Ulcer complications developed 35 percent less frequently in celecoxib users who did not use aspirin than in patients who took an NSAID but not aspirin.

The study, which appeared in the Sept. 13 issue of the Journal of the American Medical Association (PDF), also reported the incidence of other adverse events. Bleeding-related adverse events and kidney and liver complications were significantly less common in arthritis patients who took celecoxib than in those who used an NSAID.

The incidence of adverse cardiovascular events, such as myocardial infarction, was similar in the celecoxib and NSAID groups, regardless of aspirin use.

These findings came from the Celecoxib Long-term Arthritis Safety Study (CLASS), which compared the safety of standard therapeutic dosages of ibuprofen or diclofenac with an intentionally high dosage of celecoxib. CLASS data were obtained from 7,968 patients at 326 medical centers in the United States and Canada.

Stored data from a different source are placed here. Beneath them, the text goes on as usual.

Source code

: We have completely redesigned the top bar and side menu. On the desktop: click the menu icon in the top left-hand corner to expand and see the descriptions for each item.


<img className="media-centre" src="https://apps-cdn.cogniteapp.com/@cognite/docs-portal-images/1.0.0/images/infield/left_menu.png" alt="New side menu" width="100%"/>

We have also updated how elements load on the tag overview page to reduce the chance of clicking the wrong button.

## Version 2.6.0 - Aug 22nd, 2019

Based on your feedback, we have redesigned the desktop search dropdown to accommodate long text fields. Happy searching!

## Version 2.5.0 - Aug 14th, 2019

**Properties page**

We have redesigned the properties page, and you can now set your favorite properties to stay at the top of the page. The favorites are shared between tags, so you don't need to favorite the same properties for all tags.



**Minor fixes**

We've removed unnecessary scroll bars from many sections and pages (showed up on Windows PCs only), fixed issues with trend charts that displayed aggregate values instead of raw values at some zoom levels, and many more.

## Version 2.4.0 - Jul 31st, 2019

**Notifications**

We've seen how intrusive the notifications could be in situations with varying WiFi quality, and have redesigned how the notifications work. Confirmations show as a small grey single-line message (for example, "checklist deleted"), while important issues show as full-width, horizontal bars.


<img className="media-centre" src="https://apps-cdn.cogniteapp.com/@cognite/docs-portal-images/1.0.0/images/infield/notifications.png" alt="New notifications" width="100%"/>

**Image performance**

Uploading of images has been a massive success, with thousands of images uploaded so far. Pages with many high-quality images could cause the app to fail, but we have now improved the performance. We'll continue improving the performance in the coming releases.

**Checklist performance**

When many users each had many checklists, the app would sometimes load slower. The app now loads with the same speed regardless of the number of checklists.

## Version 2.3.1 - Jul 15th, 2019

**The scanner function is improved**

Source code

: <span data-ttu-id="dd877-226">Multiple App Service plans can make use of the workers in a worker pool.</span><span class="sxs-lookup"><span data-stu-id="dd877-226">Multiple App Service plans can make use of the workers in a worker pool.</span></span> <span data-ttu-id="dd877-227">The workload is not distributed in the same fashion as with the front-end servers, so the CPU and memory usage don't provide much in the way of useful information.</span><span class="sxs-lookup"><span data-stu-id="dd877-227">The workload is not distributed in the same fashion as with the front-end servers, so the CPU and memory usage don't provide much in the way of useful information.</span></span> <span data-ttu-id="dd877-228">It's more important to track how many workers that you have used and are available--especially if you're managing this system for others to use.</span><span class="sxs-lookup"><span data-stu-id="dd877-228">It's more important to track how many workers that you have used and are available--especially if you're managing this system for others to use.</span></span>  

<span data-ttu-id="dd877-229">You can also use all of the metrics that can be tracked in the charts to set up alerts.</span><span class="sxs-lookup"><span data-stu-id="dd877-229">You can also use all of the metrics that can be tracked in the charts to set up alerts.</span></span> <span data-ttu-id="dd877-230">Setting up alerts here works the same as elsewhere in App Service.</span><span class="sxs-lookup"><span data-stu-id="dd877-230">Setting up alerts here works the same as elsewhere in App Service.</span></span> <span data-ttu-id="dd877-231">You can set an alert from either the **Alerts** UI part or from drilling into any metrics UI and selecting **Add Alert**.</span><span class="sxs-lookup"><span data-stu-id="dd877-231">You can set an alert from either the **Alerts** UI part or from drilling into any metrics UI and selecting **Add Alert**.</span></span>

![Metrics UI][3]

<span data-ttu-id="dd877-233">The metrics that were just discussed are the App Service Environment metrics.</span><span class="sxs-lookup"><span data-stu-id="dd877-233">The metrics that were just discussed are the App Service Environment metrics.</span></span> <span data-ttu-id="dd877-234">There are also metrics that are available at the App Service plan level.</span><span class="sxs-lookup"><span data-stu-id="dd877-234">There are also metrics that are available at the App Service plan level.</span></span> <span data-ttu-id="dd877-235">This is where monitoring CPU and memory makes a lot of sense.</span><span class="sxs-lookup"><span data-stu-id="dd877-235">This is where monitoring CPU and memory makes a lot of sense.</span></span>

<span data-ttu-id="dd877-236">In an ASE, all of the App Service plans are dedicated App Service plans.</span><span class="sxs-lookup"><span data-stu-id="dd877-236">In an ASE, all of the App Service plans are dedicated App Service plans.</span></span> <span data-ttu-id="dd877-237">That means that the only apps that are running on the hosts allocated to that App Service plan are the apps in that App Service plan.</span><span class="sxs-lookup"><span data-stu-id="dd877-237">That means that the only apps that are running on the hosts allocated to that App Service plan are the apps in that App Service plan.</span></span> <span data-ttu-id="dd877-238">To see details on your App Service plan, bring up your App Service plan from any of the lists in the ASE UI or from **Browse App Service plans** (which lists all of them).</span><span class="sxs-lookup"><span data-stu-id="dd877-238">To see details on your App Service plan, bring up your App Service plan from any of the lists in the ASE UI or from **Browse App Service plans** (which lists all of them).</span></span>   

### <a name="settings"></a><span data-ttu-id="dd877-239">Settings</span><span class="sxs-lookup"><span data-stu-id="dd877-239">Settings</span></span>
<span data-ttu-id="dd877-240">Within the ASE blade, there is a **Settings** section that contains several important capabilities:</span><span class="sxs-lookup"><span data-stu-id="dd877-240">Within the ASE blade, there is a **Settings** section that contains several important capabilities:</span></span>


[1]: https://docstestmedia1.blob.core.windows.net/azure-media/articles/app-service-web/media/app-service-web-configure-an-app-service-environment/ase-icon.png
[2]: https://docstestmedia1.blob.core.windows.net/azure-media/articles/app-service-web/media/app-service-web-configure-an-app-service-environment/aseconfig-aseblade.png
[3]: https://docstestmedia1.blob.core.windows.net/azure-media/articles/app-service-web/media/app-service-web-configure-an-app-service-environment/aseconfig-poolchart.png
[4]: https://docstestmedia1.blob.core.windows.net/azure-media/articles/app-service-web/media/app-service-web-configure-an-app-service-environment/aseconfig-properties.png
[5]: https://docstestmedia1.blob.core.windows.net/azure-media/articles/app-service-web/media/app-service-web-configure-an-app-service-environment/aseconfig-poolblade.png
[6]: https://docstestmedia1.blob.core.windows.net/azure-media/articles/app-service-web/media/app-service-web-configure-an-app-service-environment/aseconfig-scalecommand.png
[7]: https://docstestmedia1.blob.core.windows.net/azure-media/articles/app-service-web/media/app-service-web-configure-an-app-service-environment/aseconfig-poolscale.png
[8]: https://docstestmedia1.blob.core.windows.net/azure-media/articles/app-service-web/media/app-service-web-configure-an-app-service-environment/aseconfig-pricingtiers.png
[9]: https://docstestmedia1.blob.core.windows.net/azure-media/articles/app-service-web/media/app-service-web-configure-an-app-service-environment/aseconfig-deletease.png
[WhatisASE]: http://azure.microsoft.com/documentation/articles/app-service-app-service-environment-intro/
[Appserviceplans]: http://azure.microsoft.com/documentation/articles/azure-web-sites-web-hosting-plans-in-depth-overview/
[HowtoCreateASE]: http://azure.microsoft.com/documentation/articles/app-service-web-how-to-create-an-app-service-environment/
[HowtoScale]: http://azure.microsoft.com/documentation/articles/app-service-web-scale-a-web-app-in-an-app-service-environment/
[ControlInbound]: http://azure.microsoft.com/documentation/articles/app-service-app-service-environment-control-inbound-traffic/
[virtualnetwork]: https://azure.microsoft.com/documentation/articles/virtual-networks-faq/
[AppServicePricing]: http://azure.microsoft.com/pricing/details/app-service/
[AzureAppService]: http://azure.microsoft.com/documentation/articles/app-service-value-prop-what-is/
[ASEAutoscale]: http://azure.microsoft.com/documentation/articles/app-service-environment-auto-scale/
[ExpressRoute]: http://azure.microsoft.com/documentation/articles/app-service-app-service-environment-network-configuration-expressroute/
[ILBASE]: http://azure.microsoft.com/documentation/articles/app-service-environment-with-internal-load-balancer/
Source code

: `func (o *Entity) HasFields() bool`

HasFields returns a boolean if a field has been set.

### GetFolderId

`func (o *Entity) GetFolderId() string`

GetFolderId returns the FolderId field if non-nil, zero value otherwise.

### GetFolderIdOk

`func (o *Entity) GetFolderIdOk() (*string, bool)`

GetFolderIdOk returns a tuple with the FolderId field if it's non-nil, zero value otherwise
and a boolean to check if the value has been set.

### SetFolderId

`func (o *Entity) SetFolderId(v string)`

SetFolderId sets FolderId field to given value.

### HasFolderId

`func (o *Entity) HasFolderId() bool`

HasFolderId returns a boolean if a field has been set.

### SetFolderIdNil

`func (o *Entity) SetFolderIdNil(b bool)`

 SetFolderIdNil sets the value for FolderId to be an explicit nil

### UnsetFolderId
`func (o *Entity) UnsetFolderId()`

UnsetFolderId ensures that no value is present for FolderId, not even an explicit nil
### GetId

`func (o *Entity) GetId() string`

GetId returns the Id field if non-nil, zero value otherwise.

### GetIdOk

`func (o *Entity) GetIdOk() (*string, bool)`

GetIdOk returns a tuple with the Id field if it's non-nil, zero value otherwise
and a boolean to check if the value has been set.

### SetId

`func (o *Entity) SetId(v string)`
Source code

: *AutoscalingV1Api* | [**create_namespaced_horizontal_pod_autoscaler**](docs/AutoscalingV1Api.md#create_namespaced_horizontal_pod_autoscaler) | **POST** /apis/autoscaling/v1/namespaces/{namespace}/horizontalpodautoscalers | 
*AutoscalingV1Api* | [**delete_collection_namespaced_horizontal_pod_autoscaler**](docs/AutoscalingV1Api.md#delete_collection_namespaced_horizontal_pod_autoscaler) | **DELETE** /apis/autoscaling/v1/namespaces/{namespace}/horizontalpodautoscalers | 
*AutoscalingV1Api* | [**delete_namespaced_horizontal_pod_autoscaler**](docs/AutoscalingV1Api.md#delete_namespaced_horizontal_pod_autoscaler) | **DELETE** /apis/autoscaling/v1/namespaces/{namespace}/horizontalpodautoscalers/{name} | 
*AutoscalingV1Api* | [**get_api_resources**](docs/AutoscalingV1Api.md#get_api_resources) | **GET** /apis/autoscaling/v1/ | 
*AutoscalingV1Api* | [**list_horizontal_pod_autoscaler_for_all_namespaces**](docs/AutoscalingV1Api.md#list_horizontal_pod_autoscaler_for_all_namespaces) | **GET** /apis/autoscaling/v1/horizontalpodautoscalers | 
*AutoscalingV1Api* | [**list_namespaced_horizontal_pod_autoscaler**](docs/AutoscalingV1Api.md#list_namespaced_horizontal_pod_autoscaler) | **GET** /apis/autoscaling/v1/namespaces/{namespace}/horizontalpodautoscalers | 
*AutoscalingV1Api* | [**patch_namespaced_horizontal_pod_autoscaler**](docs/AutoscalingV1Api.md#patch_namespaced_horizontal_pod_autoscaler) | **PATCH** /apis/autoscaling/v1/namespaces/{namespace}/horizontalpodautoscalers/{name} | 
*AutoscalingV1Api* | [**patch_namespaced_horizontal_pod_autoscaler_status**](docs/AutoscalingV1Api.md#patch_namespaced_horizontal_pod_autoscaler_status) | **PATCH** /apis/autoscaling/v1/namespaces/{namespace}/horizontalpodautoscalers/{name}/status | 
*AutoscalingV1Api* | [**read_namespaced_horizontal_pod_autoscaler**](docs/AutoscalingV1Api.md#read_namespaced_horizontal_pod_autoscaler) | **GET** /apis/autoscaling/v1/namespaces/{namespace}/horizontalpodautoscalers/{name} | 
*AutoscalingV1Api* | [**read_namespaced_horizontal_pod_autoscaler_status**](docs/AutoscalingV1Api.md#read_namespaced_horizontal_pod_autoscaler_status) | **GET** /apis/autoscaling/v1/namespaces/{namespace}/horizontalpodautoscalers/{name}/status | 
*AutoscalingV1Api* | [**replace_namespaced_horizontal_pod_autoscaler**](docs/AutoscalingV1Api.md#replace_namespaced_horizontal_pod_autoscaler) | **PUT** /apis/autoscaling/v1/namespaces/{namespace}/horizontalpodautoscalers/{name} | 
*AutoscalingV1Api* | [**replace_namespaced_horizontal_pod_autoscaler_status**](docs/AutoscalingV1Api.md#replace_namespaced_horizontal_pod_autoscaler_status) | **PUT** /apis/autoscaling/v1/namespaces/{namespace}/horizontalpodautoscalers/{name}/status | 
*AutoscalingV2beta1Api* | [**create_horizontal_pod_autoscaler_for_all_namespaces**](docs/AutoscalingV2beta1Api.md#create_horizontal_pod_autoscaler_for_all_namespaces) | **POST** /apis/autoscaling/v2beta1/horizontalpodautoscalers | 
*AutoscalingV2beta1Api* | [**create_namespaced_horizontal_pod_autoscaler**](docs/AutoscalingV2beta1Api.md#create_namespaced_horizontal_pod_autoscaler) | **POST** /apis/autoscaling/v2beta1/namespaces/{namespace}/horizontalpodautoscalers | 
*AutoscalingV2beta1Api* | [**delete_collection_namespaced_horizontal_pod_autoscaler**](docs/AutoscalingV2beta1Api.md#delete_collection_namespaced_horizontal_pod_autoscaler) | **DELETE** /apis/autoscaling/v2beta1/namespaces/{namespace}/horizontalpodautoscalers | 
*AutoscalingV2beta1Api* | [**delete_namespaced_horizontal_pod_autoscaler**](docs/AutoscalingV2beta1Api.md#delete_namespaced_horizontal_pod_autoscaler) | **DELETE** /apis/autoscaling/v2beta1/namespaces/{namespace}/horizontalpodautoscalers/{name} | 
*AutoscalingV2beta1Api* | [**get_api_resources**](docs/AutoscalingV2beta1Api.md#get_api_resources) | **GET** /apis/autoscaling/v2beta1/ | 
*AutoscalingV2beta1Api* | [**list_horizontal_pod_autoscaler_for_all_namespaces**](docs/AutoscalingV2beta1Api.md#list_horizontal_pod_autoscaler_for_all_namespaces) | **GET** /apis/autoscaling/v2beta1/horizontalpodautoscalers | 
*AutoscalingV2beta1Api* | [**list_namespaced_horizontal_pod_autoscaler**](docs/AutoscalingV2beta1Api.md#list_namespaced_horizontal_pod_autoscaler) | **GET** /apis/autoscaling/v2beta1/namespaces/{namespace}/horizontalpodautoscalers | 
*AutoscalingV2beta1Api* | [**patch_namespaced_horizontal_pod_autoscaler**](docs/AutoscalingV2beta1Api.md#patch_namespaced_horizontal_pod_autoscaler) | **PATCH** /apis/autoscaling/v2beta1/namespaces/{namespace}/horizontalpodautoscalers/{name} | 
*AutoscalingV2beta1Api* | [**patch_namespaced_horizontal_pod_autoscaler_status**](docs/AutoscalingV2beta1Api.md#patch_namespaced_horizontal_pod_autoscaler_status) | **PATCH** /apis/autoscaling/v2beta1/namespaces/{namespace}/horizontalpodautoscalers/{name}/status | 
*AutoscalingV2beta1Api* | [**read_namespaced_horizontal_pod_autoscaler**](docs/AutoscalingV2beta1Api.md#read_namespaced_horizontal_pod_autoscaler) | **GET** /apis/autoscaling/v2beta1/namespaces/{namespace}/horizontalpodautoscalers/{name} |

The authors noted that many of the osteoarthritis and rheumatoid arthritis patients typically treated in clinical practice would have been excluded from the study, which did not enroll patients with active GI disease. Other patients excluded from the study were those who had had cancer within the past five years and patients with kidney, liver, or clotting disorders.

Patients who used glucocorticoids or disease-modifying antirheumatic drugs were eligible for the study.

During the trial, which ran from September 1998 to this past March, 3,987 adults age 18 and older were randomly assigned to the celecoxib group. A group of 3,981 adults with similar characteristics was assigned to NSAID treatment, with 1,985 patients randomly chosen to receive ibuprofen 800 mg three times a day and 1,996 to receive diclofenac 75 mg twice daily.

According to the package insert for celecoxib, the recommended daily dose of celecoxib is 200 mg for osteoarthritis treatment and 200–400 mg for treatment of rheumatoid arthritis. CLASS enrollees in the celecoxib group received two to four times the recommended dosage. The study authors indicated that they selected this amount in order to assess the safety of celecoxib at a high dosage.

When given at a dosage higher than the recommended amount, celecoxib does not produce a better therapeutic response than when given at a lower dosage, the authors noted.

Patients who took less than 70 percent of their assigned medication were considered noncompliant and withdrawn from the study. Other patients withdrew from the study because their drug did not adequately control arthritis symptoms or adverse events occurred during treatment.

In all, 2,376 patients in the celecoxib group and 2,197 in the NSAID group completed at least six months of treatment.

Celecoxib is manufactured by Pharmacia Corp. under the brand name Celebrex. This study was funded by Pharmacia, and all study authors are employees or paid consultants of the company.